6 thoughts on “This Month in My Sabbatical: Marching On!

  1. Annie April 4, 2011 / 1:51 pm

    I think you have to have been there to really appreciate just how draining the mental energy you require to supervise graduate students is. It’s not so much while you’re actually with them, because the adrenaline generated by the dynamics of the discussion keeps you going, but afterwards, when you come down from that adrenaline high, the exhaustion is tremendous. I really miss the discussions, but not the aftermath. Fingers crossed for Birmingham.

  2. Maire April 4, 2011 / 3:47 pm

    You write so wonderfully about balancing the teaching and writing workload required of professors. It’s always such a pleasure to read your thoughts on that. And I am shocked about how much student guidance is required while on sabbatical!

  3. Rohan Maitzen April 5, 2011 / 9:11 am

    I agree, Annie. There’s the preparation, too, and in these cases a fair amount of brooding and researching in order to give what I felt was responsible mentoring for each individual situation.

    Thanks, Maire. As Annie says, the discussion with graduate students has rewards, but reading and commenting on written work is demanding. I have also participated in both PhD comprehensive exams and thesis defenses while on leave–it’s just understood that graduate supervision continues regardless of your circumstances. I can’t say that the students I worked with while on my maternity leaves got me at my very best, what with the sleepless nights and general mental confusion! It took real determination this time to refuse new MA supervisions, but I have only a few months off from other teaching obligations (and, as I’ve discussed, some of those continue too, with planning and book orders and so on) and those are the same months in which a lot of intense work goes into getting the MA proposals done and the research underway. I have colleagues who almost never supervise MA theses at all, never mind when they are on leave, so I decided it was time to practise the art of saying no!

  4. Susan Messer April 6, 2011 / 2:04 pm

    Very interested to read the Soueif piece and sorry that I haven’t had a chance yet. And as before, I do like these progress reports. In the academic supervision portion of your post, I was struck by how difficult a balance it is between all these elements: your own intellectual engagement in someone else’s project, the task of offering constructive feedback, the growing personal connections, the need to be honest about where the work might lead vs. the desire to help someone toward completion. I can see why students would want you on their team, and I can see why you also have had to learn to say no.
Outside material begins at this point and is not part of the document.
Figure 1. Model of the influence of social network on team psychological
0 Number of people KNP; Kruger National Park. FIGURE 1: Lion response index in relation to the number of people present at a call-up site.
  5. Adam Roberts April 6, 2011 / 3:20 pm

    I’m staggered you don’t get relief from PhD supervision during maternity leave! How can you possibly supervise a PhD student adequately immediately after giving birth? At my place (University of London, UK) we have to supervise our PhDs during our sabbaticals, sure; but not maternity leave! That seems crazy to me.

  6. Rohan Maitzen April 6, 2011 / 10:45 pm

    Well, it’s worth noting that we have a small graduate faculty and fairly generous leave provisions, and there’s really no way someone else can fill in at an event like a comprehensive exam or a defense. And there were times when getting out of the house sans infant to talk literature with another adult seemed quite the treat, however (in)coherent I might have been.